BENNETT SILVERSHEIN ASSOCIATES, BENNETT SILVERSHEIN, JOAN WOLFSON, AND MARILYN E. SILVERSHEIN, PLAINTIFFS,
v.
JAY FURMAN, INDIVIDUALLY AND AS EXECUTOR OF THE ESTATE OF MORRIS FURMAN, BARBARA MURRAY, INDIVIDUALLY AND AS EXECUTRIX OF ESTATE OF MORRIS FURMAN, GAIL FURMAN, ROBERT MURRAY, JOSEPH ADES, ALBERT ADES, ROBERT ADES, MICHAEL ADES, WALTER J. SAMUELS, BARJAY ASSOCIATES, BARJAY MANAGEMENT INC., REALTY INVESTORS DEVELOPMENT CORP., R.D. MANAGEMENT CORP., HYANNIS ASSOCIATES, TWENTY-FIRST AP # 9 CORP., SSF HYANNIS ASSOCIATES, SOMERVILLE S.C. ASSOCIATES, JAY-BOB ASSOCIATES, CHAMBERSBURG ASSOCIATES, EDGEWOOD ASSOCIATES, SSB REALTY ASSOCIATES, TWENTY-THIRD GLASGOW CORP., C & A ASSOCIATES, ST. ALBANS ASSOCIATES, AND TWENTY-SIXTH ST. ALBANS CORP., DEFENDANTS.



The opinion of the court was delivered by: Mukasey, District Judge.

OPINION AND ORDER

Plaintiffs Bennett Silvershein Associates, Bennett Silvershein, Joan Wolfson, and Marilyn E. Silvershein move to disqualify Kronish, Lieb, Weiner & Hellman from acting as trial counsel for defendants Jay Furman, Joseph Ades, Albert Ades, Robert Ades, Walter Samuels, several other family members of the foregoing individuals, and several partnerships and corporations controlled by the individual defendants. Ten years before the filing of this civil RICO action with pendent state law claims, Bennett Silvershein ("Silvershein") briefly consulted Joseph Hellman, a name partner at Kronish Lieb, about certain matters tenuously related to the matters at issue in this action. For reasons set forth below, plaintiffs' motion is denied.

### WORK REQUEST 1
Using the court opinion, mark each statement yes or no, and quote the exact words that decide it: (a) the plaintiffs want Kronish, Lieb, Weiner & Hellman kept from serving as trial counsel; (b) Silvershein consulted Joseph Hellman five years before this action was filed; (c) the plaintiffs' motion is granted.
### WORK REQUEST 2
Set down a passage from the court opinion word for word, beginning at the words "JAY FURMAN, INDIVIDUALLY" and stopping after "ALBANS CORP., DEFENDANTS.".
The material after the court opinion has nothing to do with it.

### DATASET CONTENT
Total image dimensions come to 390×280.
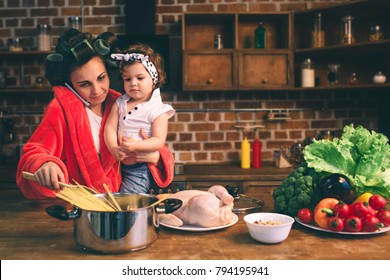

### EXERCISE OUTPUT 1
(a) Yes: "move to disqualify Kronish, Lieb, Weiner & Hellman from acting as trial counsel"
(b) No: "Ten years before the filing of this civil RICO action"
(c) No: "plaintiffs' motion is denied"

### EXERCISE OUTPUT 2
JAY FURMAN, INDIVIDUALLY AND AS EXECUTOR OF THE ESTATE OF MORRIS FURMAN, BARBARA MURRAY, INDIVIDUALLY AND AS EXECUTRIX OF ESTATE OF MORRIS FURMAN, GAIL FURMAN, ROBERT MURRAY, JOSEPH ADES, ALBERT ADES, ROBERT ADES, MICHAEL ADES, WALTER J. SAMUELS, BARJAY ASSOCIATES, BARJAY MANAGEMENT INC., REALTY INVESTORS DEVELOPMENT CORP., R.D. MANAGEMENT CORP., HYANNIS ASSOCIATES, TWENTY-FIRST AP # 9 CORP., SSF HYANNIS ASSOCIATES, SOMERVILLE S.C. ASSOCIATES, JAY-BOB ASSOCIATES, CHAMBERSBURG ASSOCIATES, EDGEWOOD ASSOCIATES, SSB REALTY ASSOCIATES, TWENTY-THIRD GLASGOW CORP., C & A ASSOCIATES, ST. ALBANS ASSOCIATES, AND TWENTY-SIXTH ST. ALBANS CORP., DEFENDANTS.